··· Material for this exercise ···

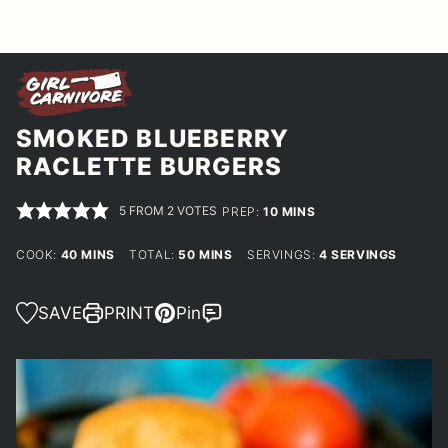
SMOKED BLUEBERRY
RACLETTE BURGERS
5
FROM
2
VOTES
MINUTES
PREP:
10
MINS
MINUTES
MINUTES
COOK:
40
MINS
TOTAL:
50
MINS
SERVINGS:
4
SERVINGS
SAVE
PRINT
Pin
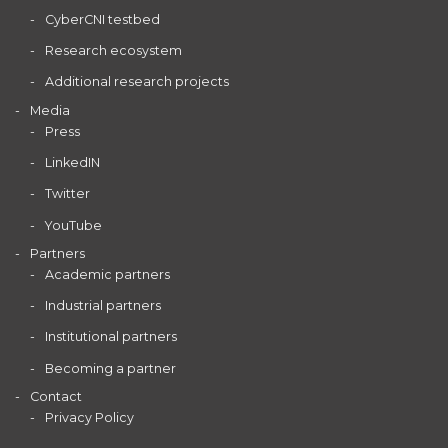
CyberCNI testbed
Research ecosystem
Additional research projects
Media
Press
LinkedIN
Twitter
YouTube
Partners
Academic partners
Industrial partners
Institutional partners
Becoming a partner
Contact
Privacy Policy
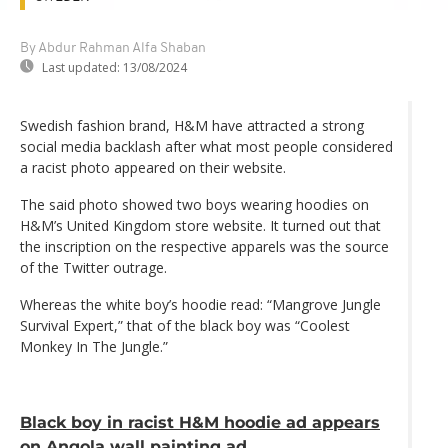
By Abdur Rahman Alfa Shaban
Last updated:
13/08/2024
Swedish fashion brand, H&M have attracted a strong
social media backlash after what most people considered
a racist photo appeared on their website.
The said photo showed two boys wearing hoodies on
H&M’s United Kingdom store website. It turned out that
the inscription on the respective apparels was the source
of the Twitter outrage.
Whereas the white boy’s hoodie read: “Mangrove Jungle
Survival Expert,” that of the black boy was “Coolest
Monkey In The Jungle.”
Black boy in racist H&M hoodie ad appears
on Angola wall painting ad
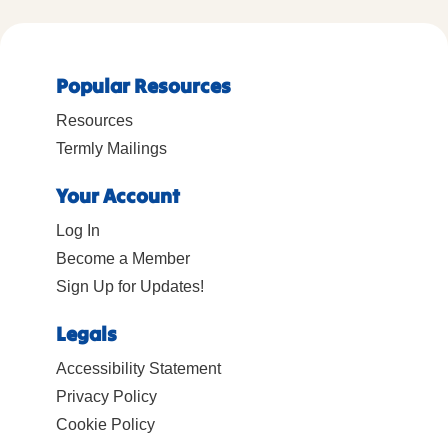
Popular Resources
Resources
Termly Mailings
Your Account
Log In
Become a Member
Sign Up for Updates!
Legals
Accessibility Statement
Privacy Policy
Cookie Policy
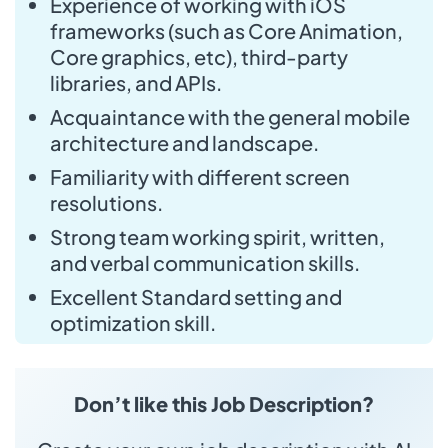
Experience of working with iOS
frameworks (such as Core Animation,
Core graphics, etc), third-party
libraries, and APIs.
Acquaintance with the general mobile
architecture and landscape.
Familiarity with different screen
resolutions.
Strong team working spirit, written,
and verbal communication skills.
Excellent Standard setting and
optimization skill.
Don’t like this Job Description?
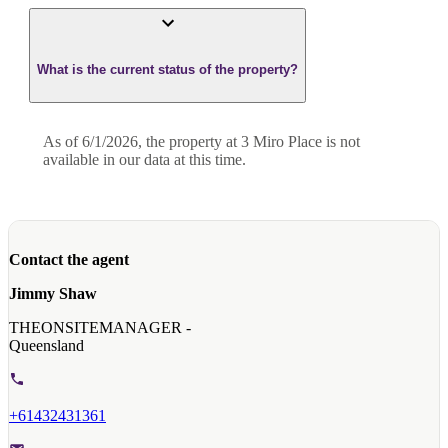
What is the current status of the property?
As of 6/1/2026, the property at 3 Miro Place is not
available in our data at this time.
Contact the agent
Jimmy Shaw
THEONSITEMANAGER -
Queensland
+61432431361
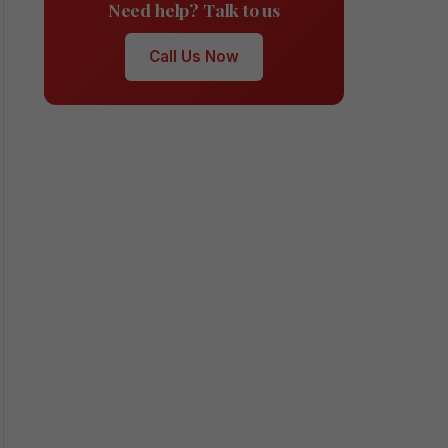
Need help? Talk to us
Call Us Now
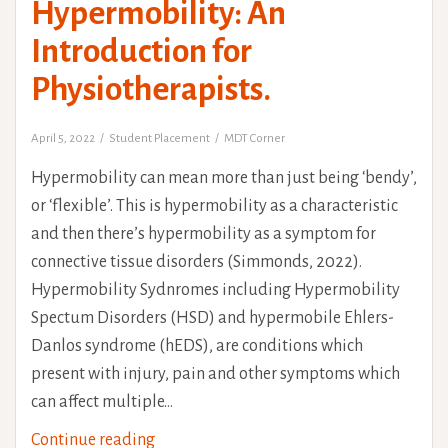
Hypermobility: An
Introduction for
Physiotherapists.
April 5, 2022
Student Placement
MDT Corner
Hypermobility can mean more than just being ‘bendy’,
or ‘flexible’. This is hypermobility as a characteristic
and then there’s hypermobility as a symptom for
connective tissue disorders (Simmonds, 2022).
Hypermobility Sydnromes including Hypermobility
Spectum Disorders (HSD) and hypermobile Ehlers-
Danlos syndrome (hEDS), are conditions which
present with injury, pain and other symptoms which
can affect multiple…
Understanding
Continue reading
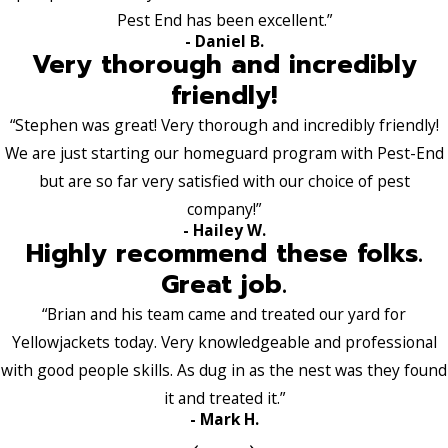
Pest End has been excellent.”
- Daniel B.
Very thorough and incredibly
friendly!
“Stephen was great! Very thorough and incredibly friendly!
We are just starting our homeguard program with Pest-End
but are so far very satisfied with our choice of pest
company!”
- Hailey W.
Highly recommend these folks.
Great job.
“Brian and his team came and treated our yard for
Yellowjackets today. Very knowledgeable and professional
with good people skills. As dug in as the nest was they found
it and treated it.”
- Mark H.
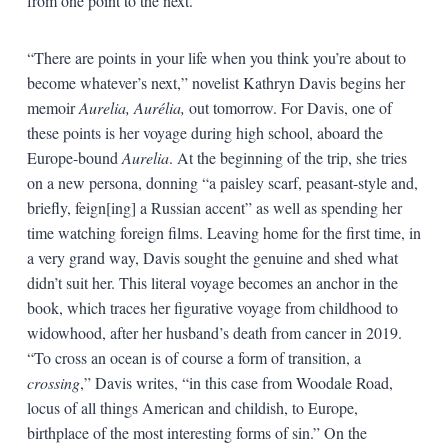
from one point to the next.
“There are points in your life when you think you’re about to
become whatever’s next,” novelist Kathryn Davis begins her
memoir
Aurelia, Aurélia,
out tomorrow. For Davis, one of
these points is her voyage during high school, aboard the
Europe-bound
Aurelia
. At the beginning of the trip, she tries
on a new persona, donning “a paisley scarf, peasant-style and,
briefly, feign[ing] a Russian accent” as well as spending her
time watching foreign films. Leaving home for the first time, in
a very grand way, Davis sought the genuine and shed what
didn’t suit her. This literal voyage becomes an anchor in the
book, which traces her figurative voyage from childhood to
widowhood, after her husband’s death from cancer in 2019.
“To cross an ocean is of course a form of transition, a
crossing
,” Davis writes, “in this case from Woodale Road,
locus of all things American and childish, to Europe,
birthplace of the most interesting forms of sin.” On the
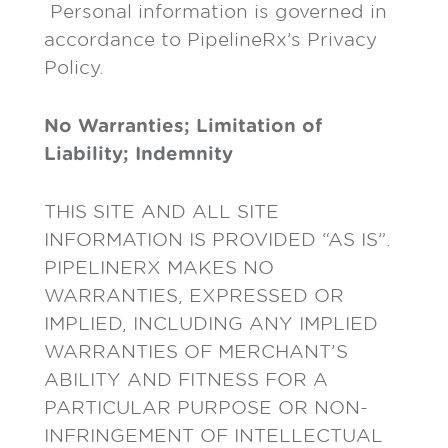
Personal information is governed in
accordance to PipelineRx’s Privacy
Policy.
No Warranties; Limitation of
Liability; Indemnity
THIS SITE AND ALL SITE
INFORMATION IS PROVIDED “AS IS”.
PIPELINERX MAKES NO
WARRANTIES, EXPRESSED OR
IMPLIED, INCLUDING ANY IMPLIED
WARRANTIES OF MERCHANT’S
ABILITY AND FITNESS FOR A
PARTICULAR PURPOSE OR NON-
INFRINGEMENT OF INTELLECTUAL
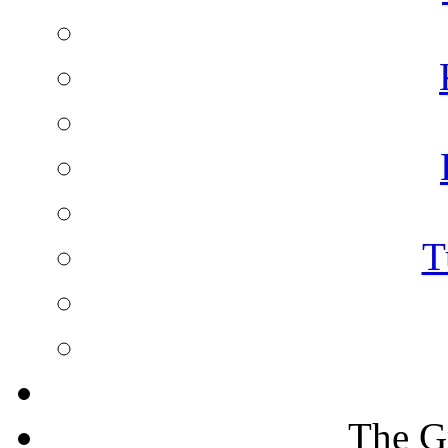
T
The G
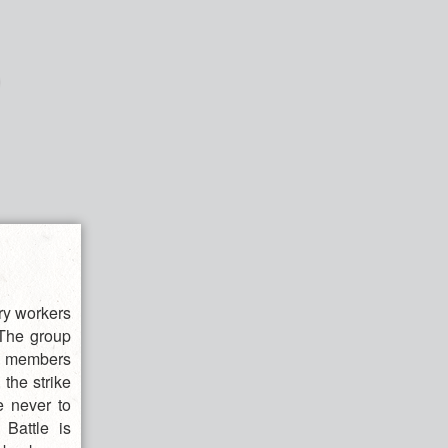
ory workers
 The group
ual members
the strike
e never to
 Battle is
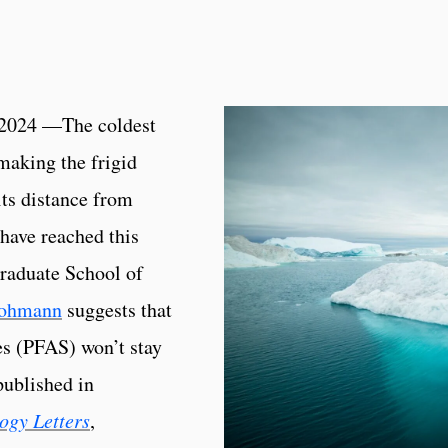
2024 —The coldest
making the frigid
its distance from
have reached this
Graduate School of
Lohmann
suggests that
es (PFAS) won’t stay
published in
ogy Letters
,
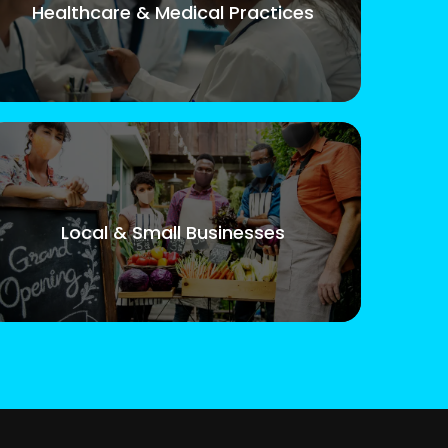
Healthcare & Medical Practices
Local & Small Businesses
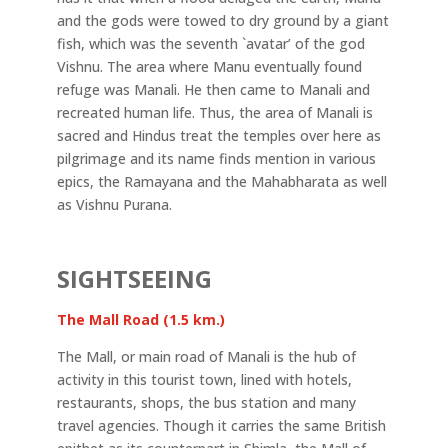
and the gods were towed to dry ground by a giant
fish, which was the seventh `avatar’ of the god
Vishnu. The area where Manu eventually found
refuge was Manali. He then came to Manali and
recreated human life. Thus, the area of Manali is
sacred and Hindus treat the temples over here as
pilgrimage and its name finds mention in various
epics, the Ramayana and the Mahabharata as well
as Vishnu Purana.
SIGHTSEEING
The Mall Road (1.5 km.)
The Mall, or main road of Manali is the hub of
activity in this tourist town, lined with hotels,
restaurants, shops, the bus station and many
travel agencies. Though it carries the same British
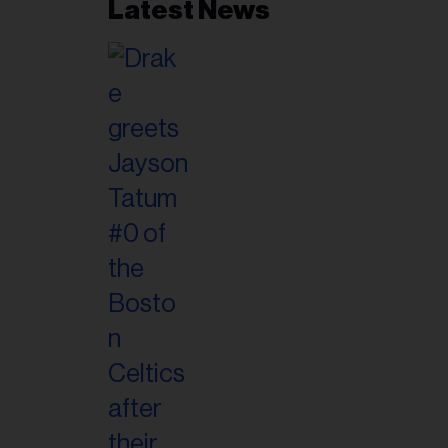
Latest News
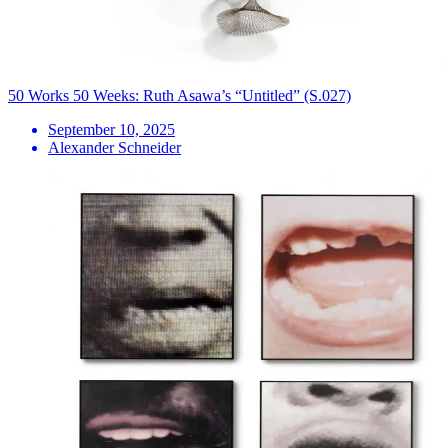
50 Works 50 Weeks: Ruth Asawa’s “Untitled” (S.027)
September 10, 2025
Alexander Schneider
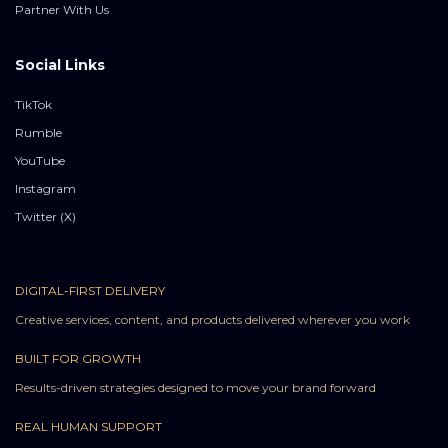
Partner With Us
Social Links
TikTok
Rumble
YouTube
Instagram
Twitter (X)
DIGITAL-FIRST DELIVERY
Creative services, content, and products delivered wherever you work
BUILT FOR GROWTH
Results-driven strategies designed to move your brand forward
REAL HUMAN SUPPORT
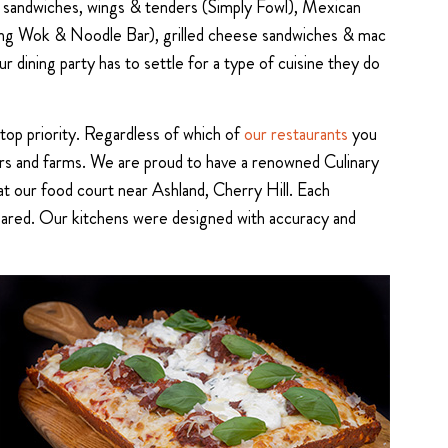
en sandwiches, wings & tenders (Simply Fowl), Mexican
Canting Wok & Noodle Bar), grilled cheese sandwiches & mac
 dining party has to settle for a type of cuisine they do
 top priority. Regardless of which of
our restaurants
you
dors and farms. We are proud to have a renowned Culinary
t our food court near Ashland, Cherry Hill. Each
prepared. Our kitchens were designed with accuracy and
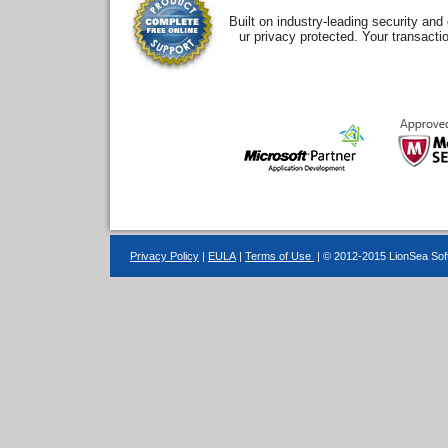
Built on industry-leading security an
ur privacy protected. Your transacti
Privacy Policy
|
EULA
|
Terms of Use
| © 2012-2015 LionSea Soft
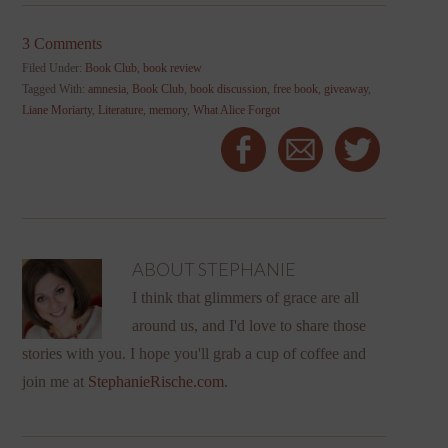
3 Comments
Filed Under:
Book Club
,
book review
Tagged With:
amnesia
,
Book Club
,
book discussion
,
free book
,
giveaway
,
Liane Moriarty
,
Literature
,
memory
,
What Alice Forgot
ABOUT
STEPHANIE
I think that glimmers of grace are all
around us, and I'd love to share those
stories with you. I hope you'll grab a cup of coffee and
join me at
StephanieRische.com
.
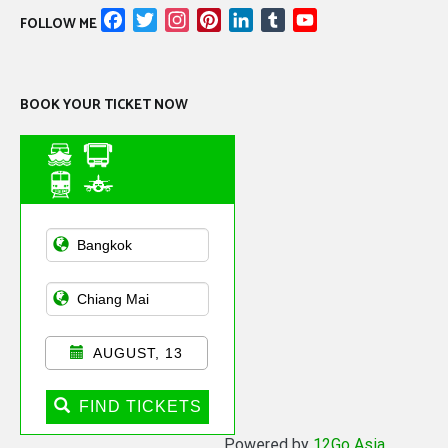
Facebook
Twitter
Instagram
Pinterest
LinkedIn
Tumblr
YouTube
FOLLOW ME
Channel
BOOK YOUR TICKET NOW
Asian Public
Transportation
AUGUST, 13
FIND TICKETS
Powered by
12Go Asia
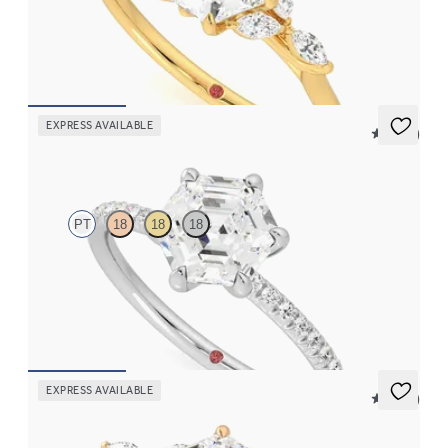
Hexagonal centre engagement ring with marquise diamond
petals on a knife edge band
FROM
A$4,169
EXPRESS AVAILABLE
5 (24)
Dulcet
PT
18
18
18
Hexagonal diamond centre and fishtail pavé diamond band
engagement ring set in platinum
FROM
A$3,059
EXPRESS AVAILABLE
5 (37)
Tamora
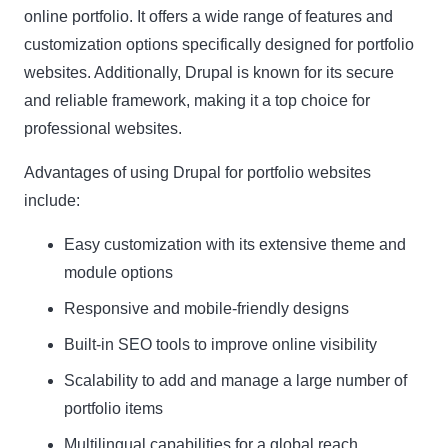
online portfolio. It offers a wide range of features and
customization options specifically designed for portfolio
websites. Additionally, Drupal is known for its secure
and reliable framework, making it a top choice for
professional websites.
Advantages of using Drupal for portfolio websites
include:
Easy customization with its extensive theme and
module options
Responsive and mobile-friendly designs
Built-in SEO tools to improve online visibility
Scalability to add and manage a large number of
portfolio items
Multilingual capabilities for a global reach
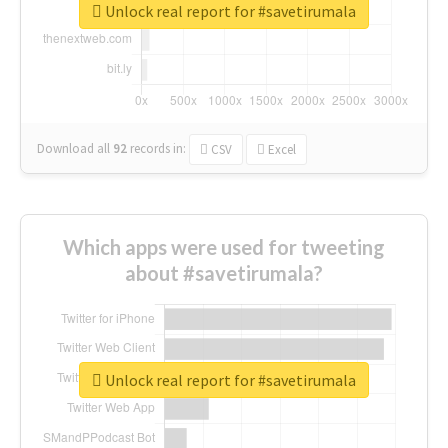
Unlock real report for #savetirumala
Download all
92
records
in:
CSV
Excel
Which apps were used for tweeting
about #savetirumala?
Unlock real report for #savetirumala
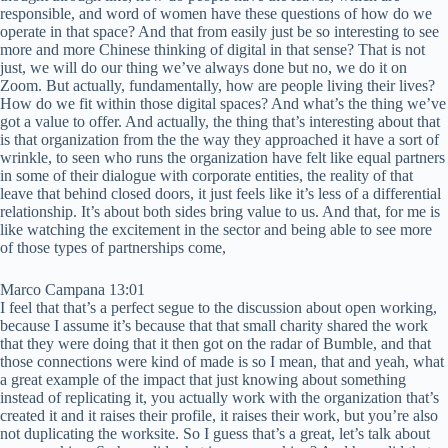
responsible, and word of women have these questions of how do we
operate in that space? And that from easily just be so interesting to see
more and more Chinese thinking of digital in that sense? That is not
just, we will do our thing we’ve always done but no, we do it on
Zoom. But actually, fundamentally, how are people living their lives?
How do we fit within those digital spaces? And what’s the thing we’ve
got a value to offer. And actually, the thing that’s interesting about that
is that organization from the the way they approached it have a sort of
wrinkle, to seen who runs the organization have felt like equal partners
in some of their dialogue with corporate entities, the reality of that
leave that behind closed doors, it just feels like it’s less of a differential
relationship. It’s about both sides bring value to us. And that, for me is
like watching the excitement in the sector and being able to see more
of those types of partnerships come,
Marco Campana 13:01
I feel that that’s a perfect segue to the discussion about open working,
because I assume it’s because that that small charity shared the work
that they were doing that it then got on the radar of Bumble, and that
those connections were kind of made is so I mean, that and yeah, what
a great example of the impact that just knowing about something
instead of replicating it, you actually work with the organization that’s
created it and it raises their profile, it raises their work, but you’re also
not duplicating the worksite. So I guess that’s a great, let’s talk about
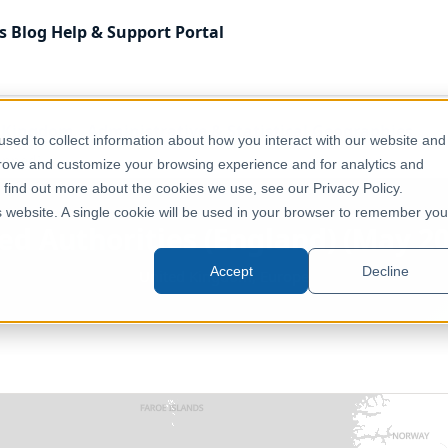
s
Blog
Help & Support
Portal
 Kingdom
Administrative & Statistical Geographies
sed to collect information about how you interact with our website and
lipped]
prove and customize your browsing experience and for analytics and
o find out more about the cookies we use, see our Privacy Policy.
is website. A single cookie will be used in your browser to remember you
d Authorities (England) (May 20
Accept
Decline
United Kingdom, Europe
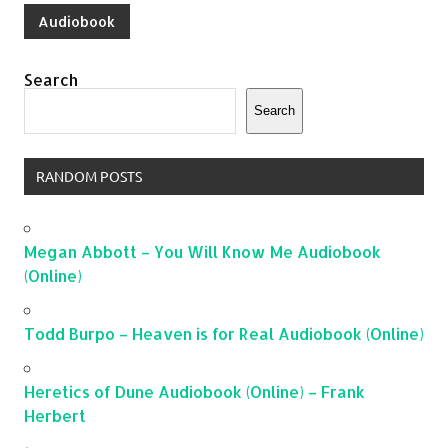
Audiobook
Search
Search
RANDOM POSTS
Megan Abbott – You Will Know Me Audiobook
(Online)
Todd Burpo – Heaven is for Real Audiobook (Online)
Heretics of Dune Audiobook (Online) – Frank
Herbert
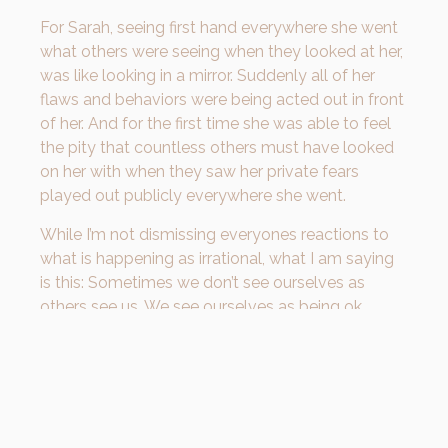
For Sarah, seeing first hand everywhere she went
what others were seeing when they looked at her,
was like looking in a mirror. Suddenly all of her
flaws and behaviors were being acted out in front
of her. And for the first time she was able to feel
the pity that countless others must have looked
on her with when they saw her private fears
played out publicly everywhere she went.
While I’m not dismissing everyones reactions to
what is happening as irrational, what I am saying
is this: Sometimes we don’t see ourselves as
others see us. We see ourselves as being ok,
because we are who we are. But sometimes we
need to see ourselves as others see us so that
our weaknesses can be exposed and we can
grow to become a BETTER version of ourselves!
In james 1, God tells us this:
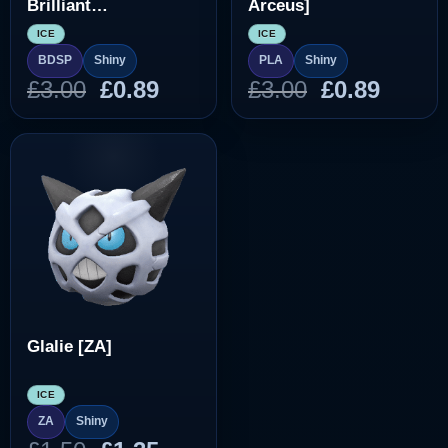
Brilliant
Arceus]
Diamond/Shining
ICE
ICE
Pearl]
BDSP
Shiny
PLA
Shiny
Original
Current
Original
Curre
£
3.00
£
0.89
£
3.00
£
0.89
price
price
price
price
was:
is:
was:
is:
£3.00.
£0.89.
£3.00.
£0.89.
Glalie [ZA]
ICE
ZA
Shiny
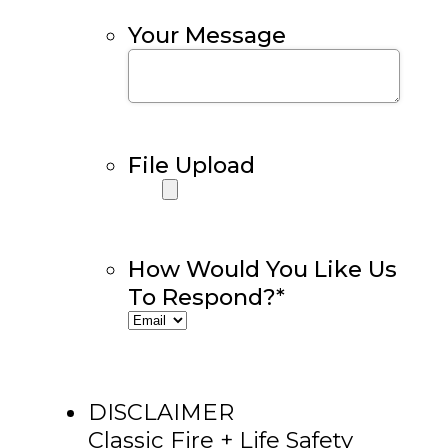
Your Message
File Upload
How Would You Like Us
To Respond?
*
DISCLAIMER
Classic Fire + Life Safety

···

**What to do:**
Copy out only the lines above from the one with "flaws and behaviors" to the one with "what is happening", inclusive, exactly as they stand.

**Exercise result:**
flaws and behaviors were being acted out in front
of her. And for the first time she was able to feel
the pity that countless others must have looked
on her with when they saw her private fears
played out publicly everywhere she went.
While I’m not dismissing everyones reactions to
what is happening as irrational, what I am saying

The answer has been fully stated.